At the edge of Taiwan’s rugged northern coast, Yehliu Geopark is a gallery of stone shaped by an artist older than civilization. Wind, water, and time have chiseled the sandstone into surreal forms—hollowed-out thrones, honeycombed altars, and spherical stones balanced like eggs laid by some primordial beast. But the most haunting sculpture is the central basin: a perfect stone disk cradled in the rock, its edges smoothed by centuries of tidal breath, its shallow pool a mirror for the sky.
The Unseen Sculptor
These shapes defy expectation. The “Queen’s Head,” a delicate mushroom rock, balances on a slender stalk as if defying gravity. Nearby, “Dragon’s Teeth” rise in jagged rows, gnawed by salt and wind into something between geology and myth. But the basin is different—its circular symmetry feels almost designed, as if the waves followed a blueprint. Science calls it erosion; the soul whispers of something more.

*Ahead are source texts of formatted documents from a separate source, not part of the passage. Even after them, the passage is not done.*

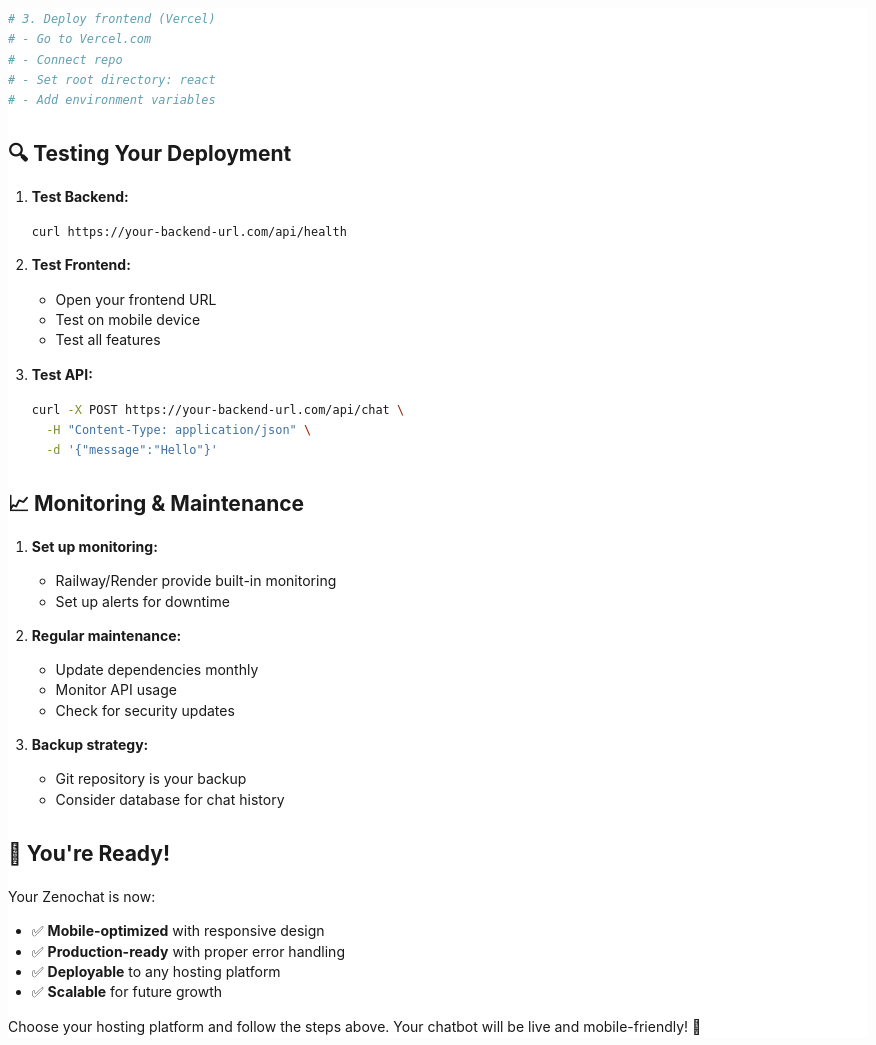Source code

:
 ```bash
# 3. Deploy frontend (Vercel)
# - Go to Vercel.com
# - Connect repo
# - Set root directory: react
# - Add environment variables
```

## 🔍 Testing Your Deployment

1. **Test Backend:**
   ```bash
   curl https://your-backend-url.com/api/health
   ```

2. **Test Frontend:**
   - Open your frontend URL
   - Test on mobile device
   - Test all features

3. **Test API:**
   ```bash
   curl -X POST https://your-backend-url.com/api/chat \
     -H "Content-Type: application/json" \
     -d '{"message":"Hello"}'
   ```

## 📈 Monitoring & Maintenance

1. **Set up monitoring:**
   - Railway/Render provide built-in monitoring
   - Set up alerts for downtime

2. **Regular maintenance:**
   - Update dependencies monthly
   - Monitor API usage
   - Check for security updates

3. **Backup strategy:**
   - Git repository is your backup
   - Consider database for chat history

## 🎉 You're Ready!

Your Zenochat is now:
- ✅ **Mobile-optimized** with responsive design
- ✅ **Production-ready** with proper error handling
- ✅ **Deployable** to any hosting platform
- ✅ **Scalable** for future growth

Choose your hosting platform and follow the steps above. Your chatbot will be live and mobile-friendly! 🚀 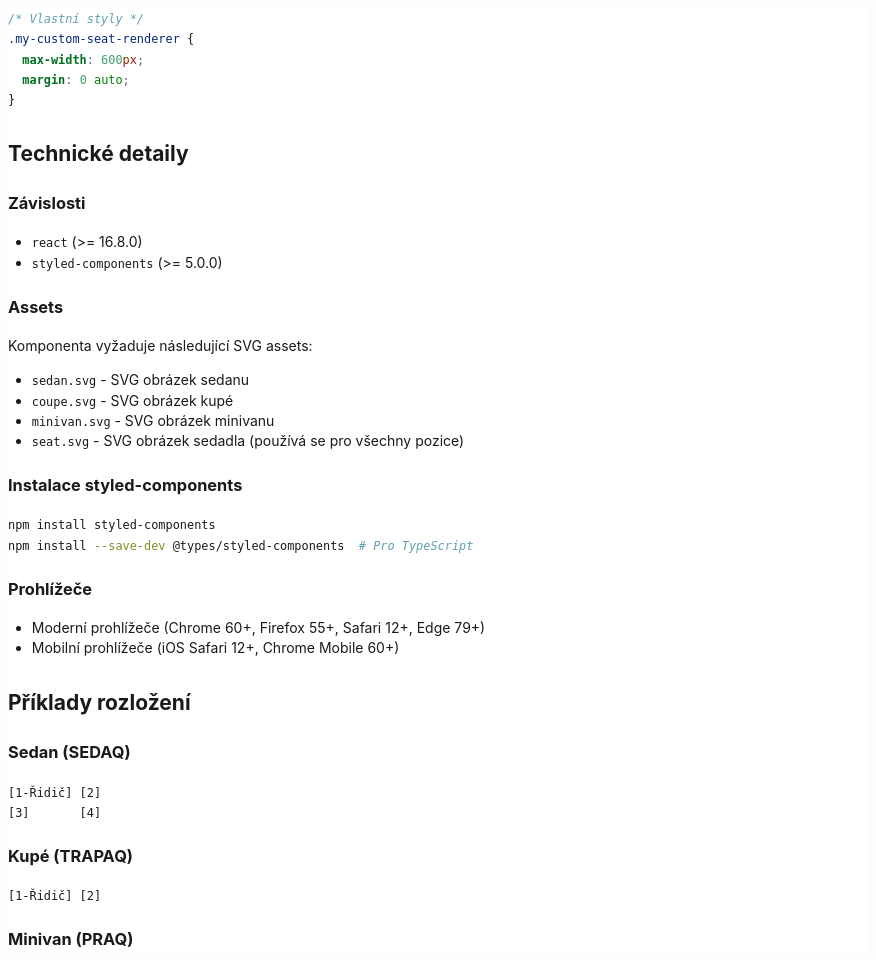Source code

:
 ```css
/* Vlastní styly */
.my-custom-seat-renderer {
  max-width: 600px;
  margin: 0 auto;
}
```

## Technické detaily

### Závislosti

- `react` (>= 16.8.0)
- `styled-components` (>= 5.0.0)

### Assets

Komponenta vyžaduje následující SVG assets:

- `sedan.svg` - SVG obrázek sedanu
- `coupe.svg` - SVG obrázek kupé  
- `minivan.svg` - SVG obrázek minivanu
- `seat.svg` - SVG obrázek sedadla (používá se pro všechny pozice)

### Instalace styled-components

```bash
npm install styled-components
npm install --save-dev @types/styled-components  # Pro TypeScript
```

### Prohlížeče

- Moderní prohlížeče (Chrome 60+, Firefox 55+, Safari 12+, Edge 79+)
- Mobilní prohlížeče (iOS Safari 12+, Chrome Mobile 60+)

## Příklady rozložení

### Sedan (SEDAQ)

```[]
[1-Řidič] [2]
[3]       [4]
```

### Kupé (TRAPAQ)  

```[]
[1-Řidič] [2]
```

### Minivan (PRAQ)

A Language Older Than Words
Standing here, it’s easy to imagine these stones as relics of a world before humans—a time when the earth’s memories were written not in words, but in stone. The basin, always half-filled with seawater, seems to pulse with the tides, a slow heartbeat. Local legends say such formations are the work of sea spirits or drowned giants. Perhaps they’re not wrong. The ocean has always been a storyteller, and Yehliu’s rocks are its runes.
Do the Stones Remember?
Geologists measure Yehliu’s formations in millennia, but the deeper question lingers: If a rock is shaped by centuries of wind and wave, does it hold those forces within it? Does the “Queen’s Head,” her neck thinned by endless storms, remember the tempests that carved her? Does the basin’s disk, polished by water’s patient hands, still hear the whispers of the sea?
We walk among these shapes as strangers, our lives fleeting against their slow dance with time. Yet for a moment, when the tide pulls back and the wind stills, Yehliu feels less like a park and more like a temple—one where the altars were made by no human, and the prayers are older than language.
The stones do not answer. But if you press your palm to their sun-warmed skin, you might feel the echo of the sea’s oldest song.